■ **EXERCISE PASSAGE**

FINRA Disciplinary Actions

FINRA Disciplinary Actions

As members of Financial Industry Regulatory Authority (FINRA), brokerage firms and its financial advisors are required to submit themselves to binding arbitration as a way of resolving disputes with customers. The FINRA arbitration dispute resolution process is designed to protect investors from financial advisor misconduct which results in investment losses. Failure to comply with FINRA rules and regulations concerning sales practice rules and regulations can result in a securities arbitration claim for damages to recover investment losses.

FINRA awards, fines and sanctions are disciplinary actions taken against brokerage firms and its financial advisors for violating FINRA sales practice rules and regulations. Failure of member brokerage firms to supervise the activities of its financial advisors in compliance with the FINRA sales practice rules and regulations can result in awards, fines and sanctions.

FINRA awards, fines and sanctions are reported as a public record to help inform the investing public against similar sales practices in customer accounts. Customer complaints, arbitration awards, regulatory fines and sanctions against brokerage firms and financial advisor are included in FINRA records. You can learn more information about FINRA Broker Check.

September 2018

Source: FINRA, Financial Industry Regulatory Authority, Inc. 2015
Full Disciplinary Reports Available to the public at: www.finra.org

Financial Advisors

July 11, 2018 – An AWC was issued in which Yanow was barred from association with any FINRA member in all capacities. Without admitting or denying the findings, Yanow consented to the sanction and to the entry of findings that he converted at least $205,586 of an 87-year-old customer’s funds by writing checks drawn on the customer’s brokerage account at Yanow’s member firm without the customer’s knowledge or authorization. The findings stated that the customer gave Yanow blank checks drawn on the customer’s account so that Yanow could pay the customer’s caregivers in the event the customer was unable to do so. However, Yanow used the customer’s blank checks to convert at least $205,586 of the customer’s funds, which he used to pay for his own personal expenses, including his overdue homeowner’s association fees, his children’s summer camp fees and the purchase of a 1976 Chevrolet Corvette. (FINRA Case #2018058538001)

July 12, 2018 – An AWC was issued in which Soll was barred from association with any FINRA member in all capacities. Without admitting or denying the findings, Soll consented to the sanction and to the entry of findings that he refused to appear and provide on-the-record testimony to FINRA during the course of an ongoing examination involving potential trading abuses in an elderly customer’s account. The findings stated that the trading activities involved possible excessive trading, churning and unsuitable recommendations of penny stocks for the elderly customer’s trust account. (FINRA Case #2017054755202)

■ **EXTRACTED INFORMATION**

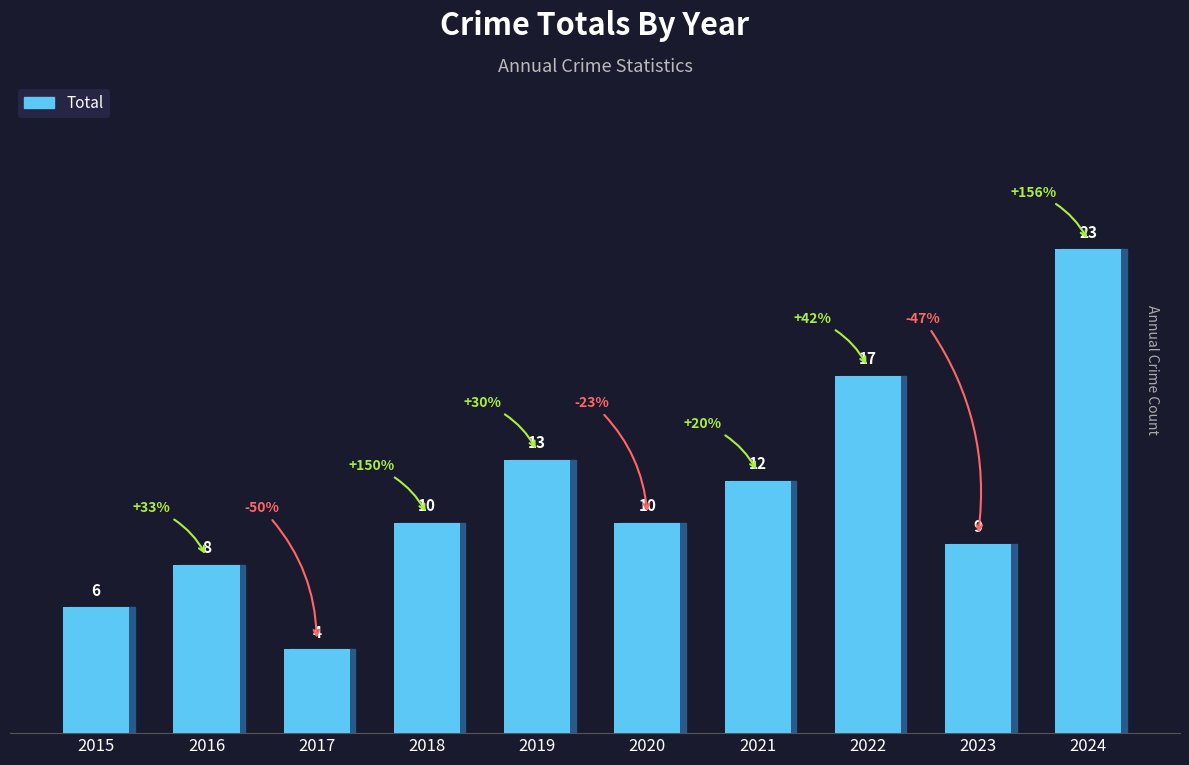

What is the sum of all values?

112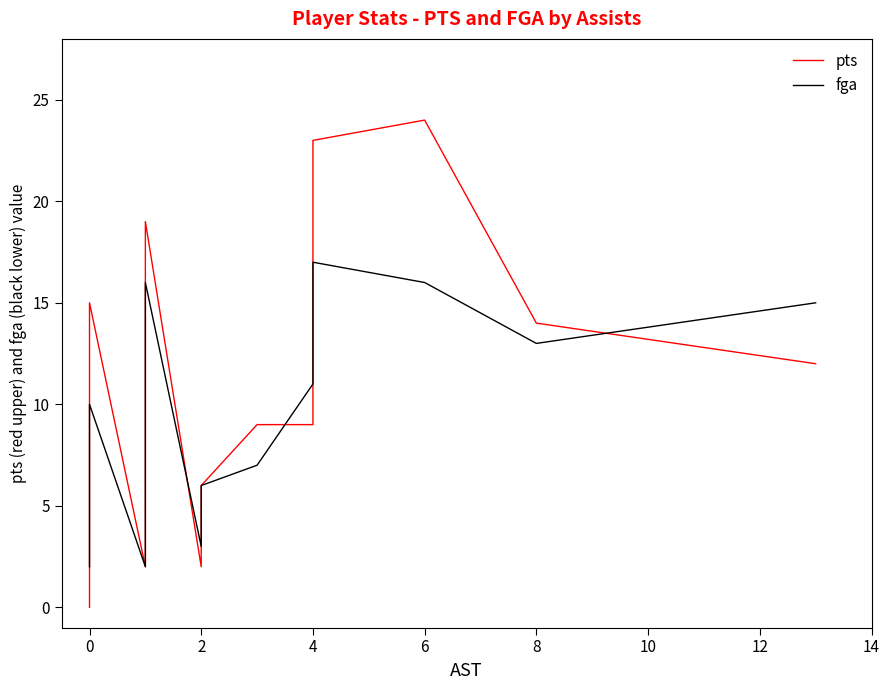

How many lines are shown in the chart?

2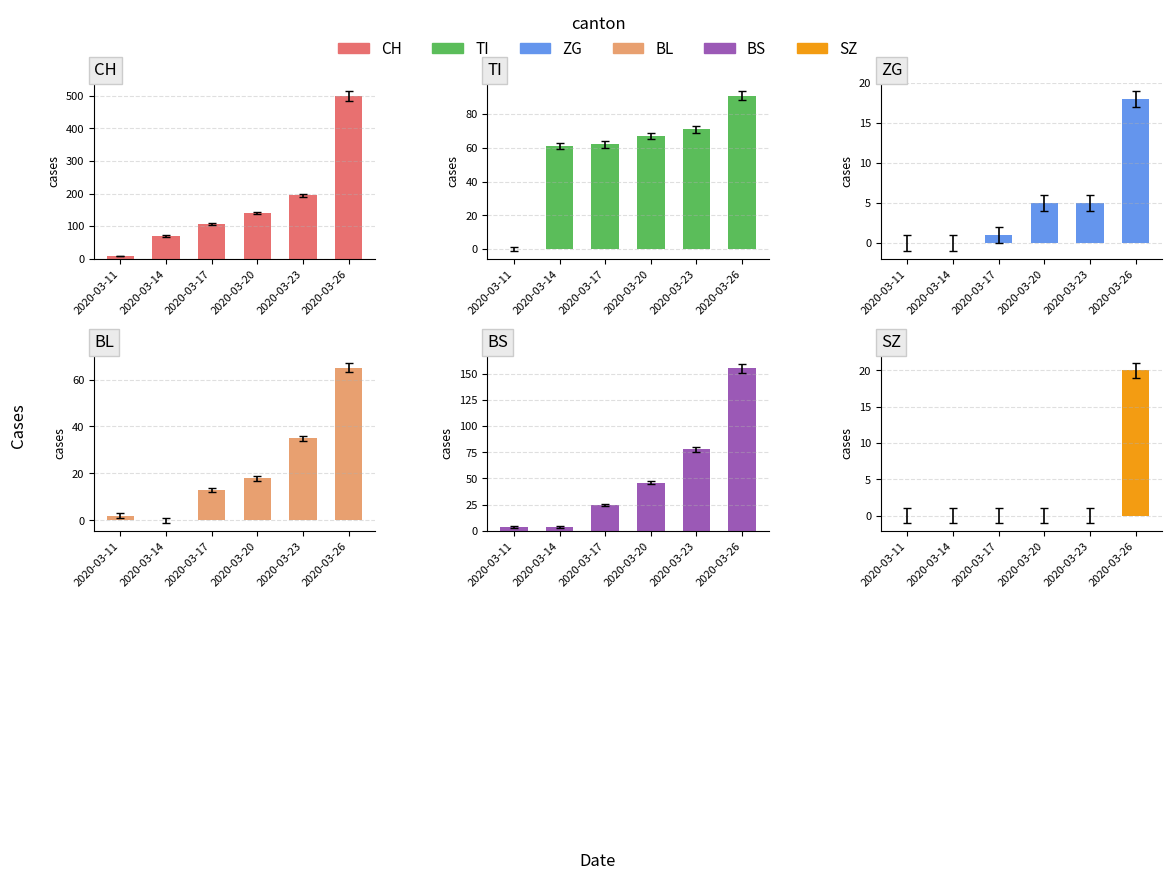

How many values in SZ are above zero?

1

* * *

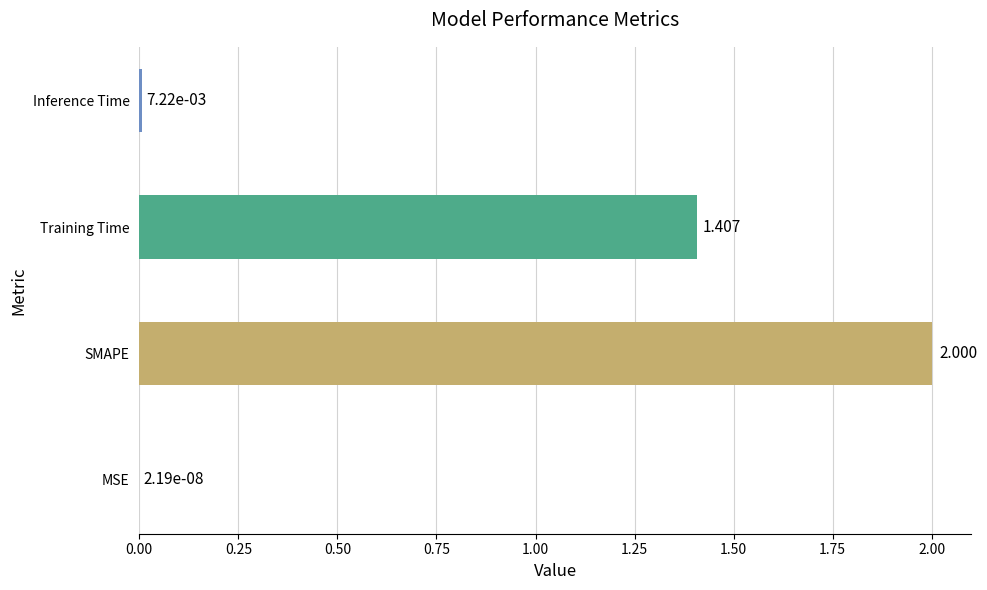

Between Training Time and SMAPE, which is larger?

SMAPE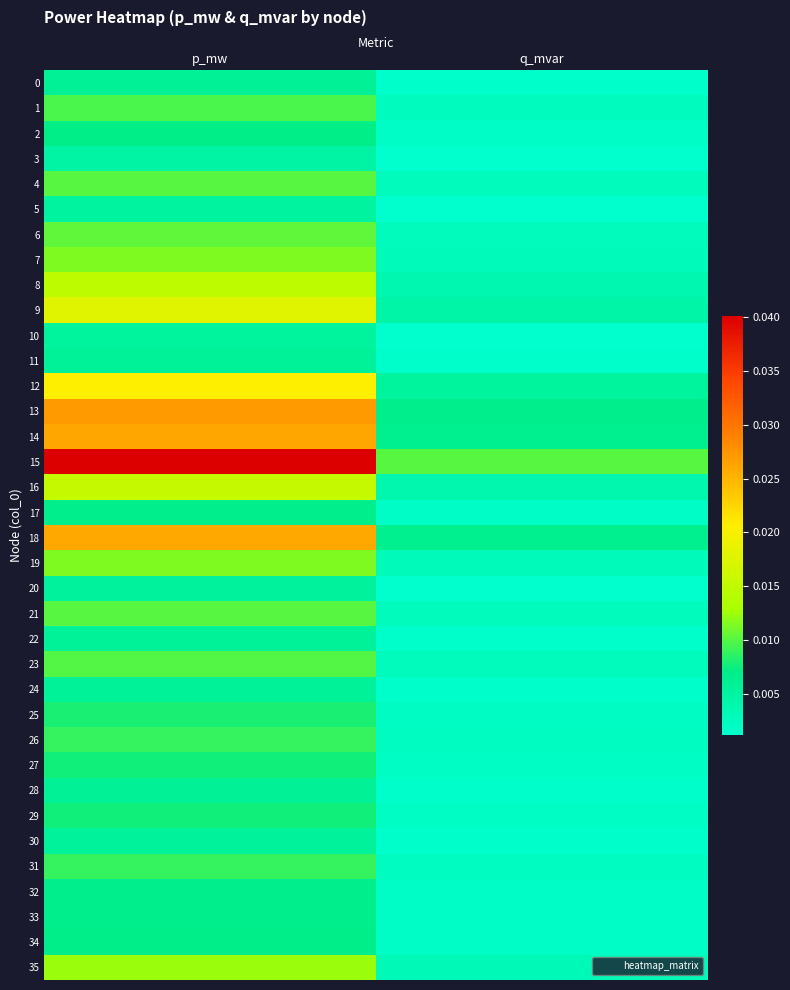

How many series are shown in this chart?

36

* * *

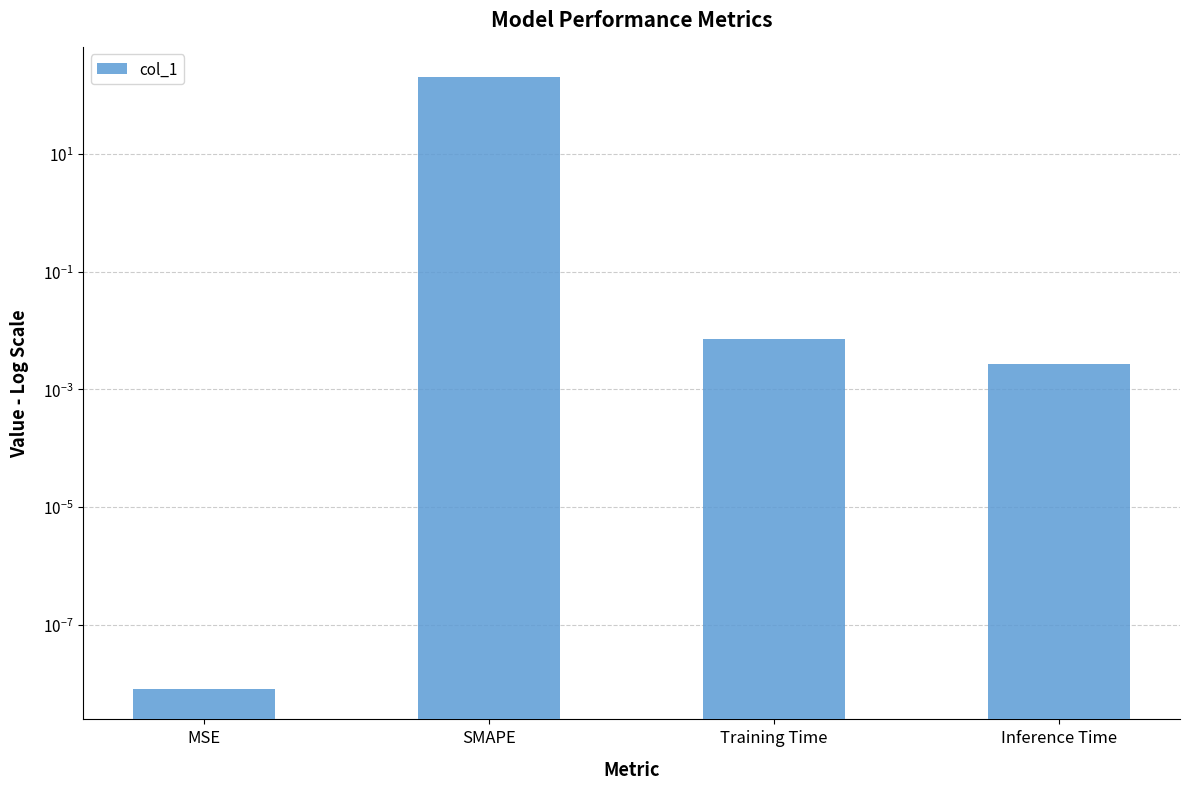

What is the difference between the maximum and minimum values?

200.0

■ **JOB ITEM**
Retype everything in the FINRA disciplinary actions page from "FINRA awards, fines and sanctions are disciplinary" down to "fines and sanctions.". The records are separate material, unrelated to the FINRA disciplinary actions page.

■ **YOUR SOLUTION**
FINRA awards, fines and sanctions are disciplinary actions taken against brokerage firms and its financial advisors for violating FINRA sales practice rules and regulations. Failure of member brokerage firms to supervise the activities of its financial advisors in compliance with the FINRA sales practice rules and regulations can result in awards, fines and sanctions.